*Mit den Angaben arbeiten*:
1. Tippe aus der Diskussion zum Pokerbot den Abschnitt ab, der bei den Worten "WebForm[] forms = response.getForms();" anfängt und nach den Worten "weiß ich nicht." aufhört.
2. Für welches Pokerprogramm will artart in der Diskussion zum Pokerbot den Bot schreiben?

# Pokerbot



## artart (24. August 2007)

Hi,
ich hab jetzt Semesterferien und will meine 'Javawissen' etwas erweitern bzw. in die Praxis umsetzen. Naja lange Rede kurzer Sinn: wie der Titel schon sagt geht es um einen Pokerbot für Full Tilt Poker (oder andere Pokerprogramme). Ich hab ja auch schon fleissig UML-Diagramme gemalt angefangen die KI zu implementieren.
Was mir jetzt fehlt ist die Interaktion zw. Pokersoftware und Javaprog. Dabei soll der Bot aus dem Pokerprog die Log lesen (und dementsprechend reagieren). Meine frage ist jetzt, wie bekomme ich den Textstream (also die Log) aus der Pokersoft in meine Javaklasse herein

Mir würden n paar Stichpunke reichen bzw. wo, oder nach was ich da suchen muss, da ich jetzt nach ner guten Stunden googeln immer noch keine richtige Idee habe.

Dank im Vorraus
gruss art


----------



## Andron (24. August 2007)

Hi,
ich habe zwar nicht so richtig verstanden, was du machen möchtest, aber..

Ich habe vor kurzem einen kleinen Bot für ein Browsergame programmiert.
Da ist die ganze Sache sehr einfach.

Man kann auf den Response-Objekt zugreifen und alle HTML-Formulare auslesen.
WebForm[] forms = response.getForms();
Danach kannst du mit form.setParameter("","") irgendwelche Parameter setzen und mit response = form.submit(submitButton); die ausgefüllte Seite zurückschicken.
Rückgabe ist je wieder ein Response-Objekt und dieses kann man wieder nach HTML-Elementen durchsuchen.

Ob das auch für dein Vorhaben passend ist, weiß ich nicht.

Was verstehst du unter "Pokerprogrammen"?
Flasch, Applets, WebServices, PHP oder wie sind sie denn programmiert?


----------



## artart (24. August 2007)

Tut mir leid, hab mich etwas unglücklich ausgedrückt. Das ganze sieht ungefähr so aus. d.h. man hat links unten ein kleines Fenster, welches sowohl als Chat als auch als Log funktioniert, (d.h. dort steht wer was macht, is klar). Und das will ich im Endeffekt auslesen um die KI zu steuern. Das ganze ist eine eigenständige Anwendundung, d.h. nach der Installation hat man ein Client der eigenständig eine Verbindung zum Pokerserver aufbaut (also weder Flash noch PHP). Hab auch keine Ahnung wie das ganze programmiert ist, da ich bisher selbst nur einfache Abrechnungsprogramme etc. im Rahmen einer SWT-Vorlesung (1 Semester) programmiert habe.
Also benötige ich sowas wie ein Textcanner bzw. OCR etc... weiss nur nicht wie das in der Fachsprache heisst...


----------



## fluessig (24. August 2007)

Du solltest mal das Programm überprüfen. Manche Software hinterlegt dieses Log in einer Textdatei, die du auslesen kannst. Mit OCR wird das eine mühsame Angelegenheit.


----------



## Laocoon (25. August 2007)

Was mir dazu einfallen würde ist den Text da raus zu kopieren, zb via Robot, wenn das wirklich Text ist (wie bei Europoker o.ä.) und nicht irgend eine generierte Grafik. 
Wage aber zu bezweifeln, dass das die tollste Lösung ist. Aber für alles andere müsste man wahrscheinlich zu nach ans OS (Fenster handle abgreifen und direkt auf die Textbox zugreifen).


----------



## Nordevil (18. Dezember 2007)

Hallo artart!

Da ich ungefähr in der selben Situation bin wie Du, würde ich gerne wissen, was aus Deinem Vorhaben geworden ist, einen Pokerbot zu schreiben? Bist Du schon weiter gekommen? Konntest Du das Problem mit dem Auslesen bzw. mit der Schnittstelle zu einem Client lösen?

Wäre klasse, wenn Du Dich mal melden könntest, dann können wir das Problem gegebenenfalls zusammen lösen.

Greetz
Nordevil


----------

Einträge der Sammlung:
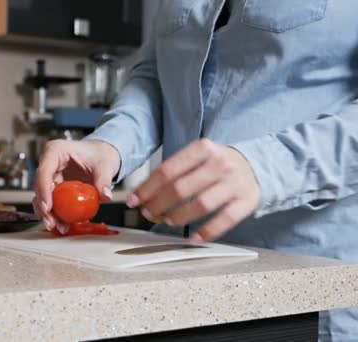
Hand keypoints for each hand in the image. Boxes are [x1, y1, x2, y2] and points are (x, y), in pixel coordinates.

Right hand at [33, 139, 120, 233]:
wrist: (101, 155)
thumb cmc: (99, 154)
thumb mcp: (104, 165)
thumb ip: (104, 180)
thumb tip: (105, 196)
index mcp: (56, 150)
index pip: (44, 171)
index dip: (44, 190)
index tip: (48, 207)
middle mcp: (49, 162)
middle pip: (40, 186)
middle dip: (44, 207)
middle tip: (52, 222)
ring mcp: (50, 174)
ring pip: (42, 196)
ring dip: (47, 213)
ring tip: (57, 226)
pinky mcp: (54, 185)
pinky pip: (51, 200)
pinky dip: (55, 213)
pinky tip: (61, 223)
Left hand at [127, 139, 260, 241]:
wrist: (254, 165)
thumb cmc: (215, 164)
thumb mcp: (196, 157)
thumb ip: (173, 171)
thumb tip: (142, 193)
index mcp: (202, 148)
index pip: (167, 170)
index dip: (147, 188)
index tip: (134, 200)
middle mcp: (220, 163)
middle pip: (181, 188)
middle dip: (159, 203)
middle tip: (147, 212)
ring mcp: (234, 183)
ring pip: (201, 204)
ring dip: (179, 216)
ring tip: (167, 221)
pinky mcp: (247, 201)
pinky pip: (225, 220)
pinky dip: (207, 232)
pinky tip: (193, 237)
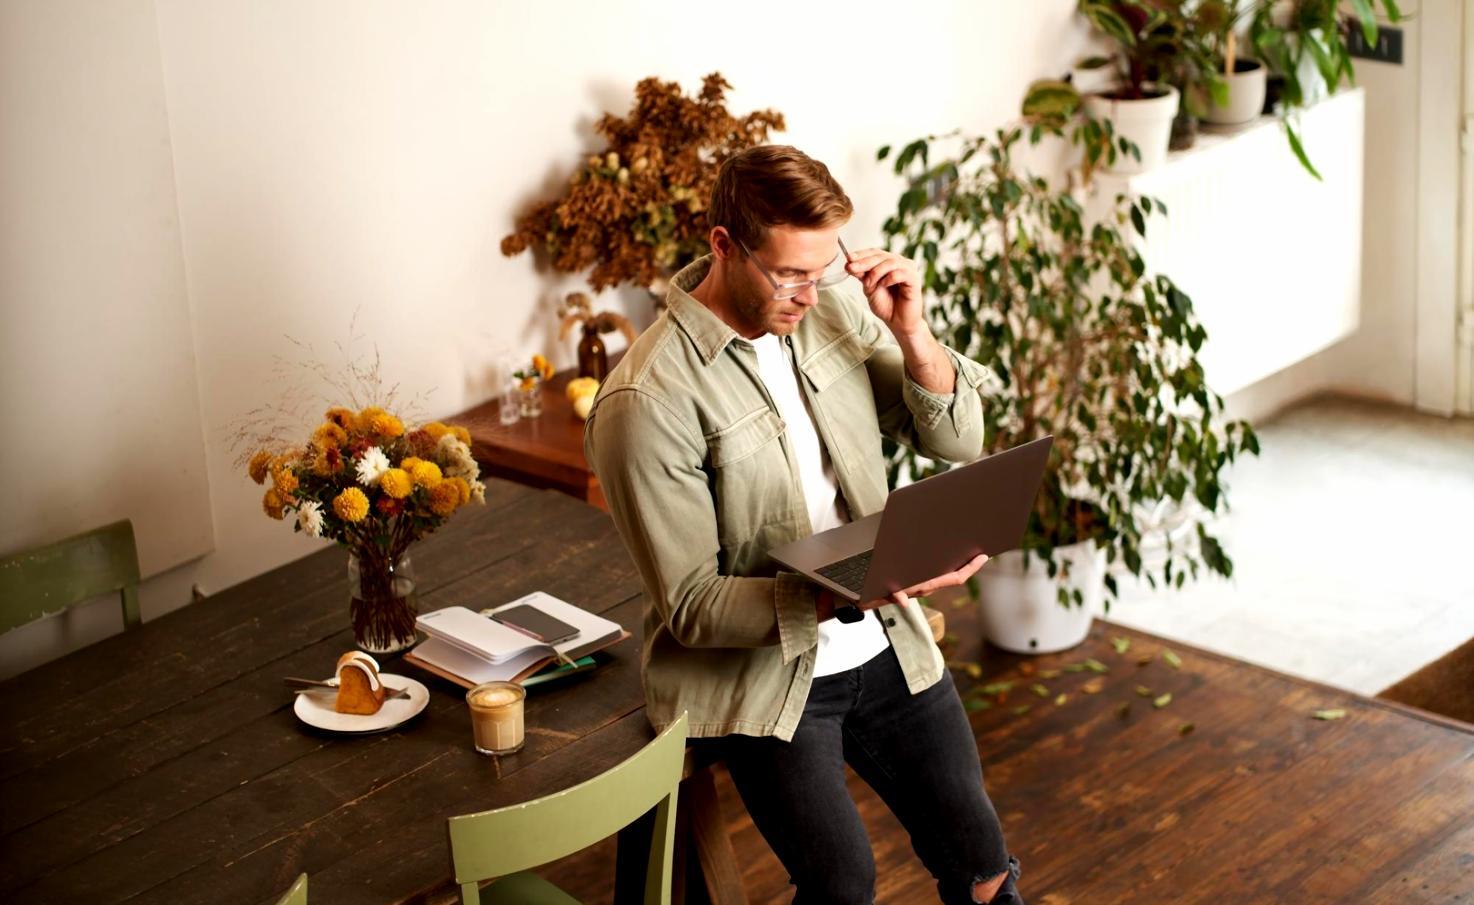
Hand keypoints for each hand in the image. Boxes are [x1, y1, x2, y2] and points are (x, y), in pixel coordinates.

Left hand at [844, 247, 926, 337]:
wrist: (898, 322)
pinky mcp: (914, 279)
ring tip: (868, 283)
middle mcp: (900, 262)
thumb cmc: (886, 305)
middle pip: (881, 256)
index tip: (848, 258)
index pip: (874, 252)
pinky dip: (889, 278)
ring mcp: (908, 269)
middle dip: (864, 262)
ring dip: (875, 272)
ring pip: (890, 262)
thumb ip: (862, 275)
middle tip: (851, 267)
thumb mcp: (869, 288)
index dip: (861, 254)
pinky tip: (883, 285)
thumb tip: (849, 263)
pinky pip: (900, 273)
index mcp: (889, 262)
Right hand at [858, 553, 990, 610]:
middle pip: (954, 575)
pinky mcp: (915, 581)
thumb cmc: (871, 593)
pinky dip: (945, 564)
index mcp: (922, 586)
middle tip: (980, 545)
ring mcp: (921, 585)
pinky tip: (949, 553)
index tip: (983, 556)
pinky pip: (935, 572)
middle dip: (969, 562)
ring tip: (968, 547)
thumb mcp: (878, 593)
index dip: (970, 568)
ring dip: (957, 562)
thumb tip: (901, 599)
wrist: (859, 600)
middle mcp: (926, 587)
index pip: (954, 578)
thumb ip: (891, 594)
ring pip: (946, 573)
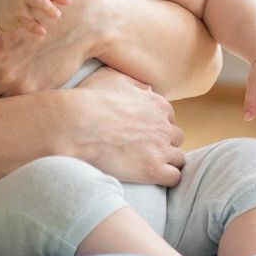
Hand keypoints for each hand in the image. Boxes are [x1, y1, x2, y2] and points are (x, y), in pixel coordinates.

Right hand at [65, 66, 187, 184]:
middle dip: (163, 143)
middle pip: (176, 138)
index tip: (143, 133)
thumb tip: (146, 89)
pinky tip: (151, 177)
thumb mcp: (111, 78)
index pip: (169, 118)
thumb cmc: (89, 100)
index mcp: (157, 104)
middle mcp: (163, 126)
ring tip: (147, 166)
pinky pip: (174, 177)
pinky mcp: (152, 170)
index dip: (156, 126)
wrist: (76, 125)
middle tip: (144, 150)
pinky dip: (166, 178)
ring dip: (166, 161)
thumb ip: (133, 82)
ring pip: (178, 158)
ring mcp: (159, 149)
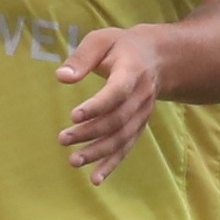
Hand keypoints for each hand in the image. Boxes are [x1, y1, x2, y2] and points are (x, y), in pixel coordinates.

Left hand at [58, 27, 167, 182]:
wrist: (157, 58)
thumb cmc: (121, 47)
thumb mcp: (101, 40)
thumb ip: (82, 57)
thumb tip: (61, 77)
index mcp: (132, 71)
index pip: (117, 92)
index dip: (97, 105)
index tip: (74, 115)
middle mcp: (141, 96)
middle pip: (117, 120)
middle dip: (90, 132)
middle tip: (63, 139)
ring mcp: (142, 114)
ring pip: (122, 138)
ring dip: (98, 152)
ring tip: (74, 161)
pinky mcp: (139, 125)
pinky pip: (126, 147)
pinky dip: (111, 164)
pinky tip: (95, 178)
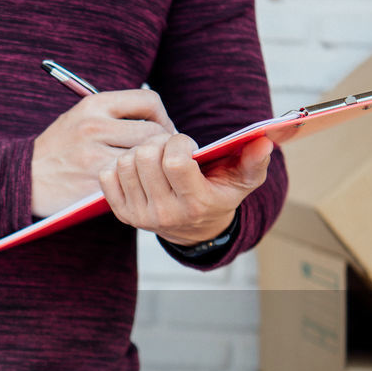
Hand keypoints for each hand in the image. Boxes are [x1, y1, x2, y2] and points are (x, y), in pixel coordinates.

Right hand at [31, 89, 174, 217]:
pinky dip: (137, 183)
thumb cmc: (59, 149)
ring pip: (146, 158)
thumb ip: (115, 114)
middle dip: (164, 146)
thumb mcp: (80, 117)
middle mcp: (95, 126)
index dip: (163, 117)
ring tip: (149, 171)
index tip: (162, 131)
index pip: (148, 100)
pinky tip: (133, 186)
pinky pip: (131, 180)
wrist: (26, 178)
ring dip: (152, 167)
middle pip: (153, 132)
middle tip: (163, 157)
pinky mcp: (94, 182)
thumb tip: (159, 121)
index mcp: (94, 105)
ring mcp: (94, 155)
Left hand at [99, 133, 272, 245]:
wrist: (195, 229)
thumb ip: (254, 161)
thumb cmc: (219, 195)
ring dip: (139, 151)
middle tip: (169, 147)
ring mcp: (140, 216)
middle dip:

*Lösungen der Aufgaben*:
1.
WebForm[] forms = response.getForms();
Danach kannst du mit form.setParameter("","") irgendwelche Parameter setzen und mit response = form.submit(submitButton); die ausgefüllte Seite zurückschicken.
Rückgabe ist je wieder ein Response-Objekt und dieses kann man wieder nach HTML-Elementen durchsuchen.

Ob das auch für dein Vorhaben passend ist, weiß ich nicht.

2. Für Full Tilt Poker oder andere Pokerprogramme.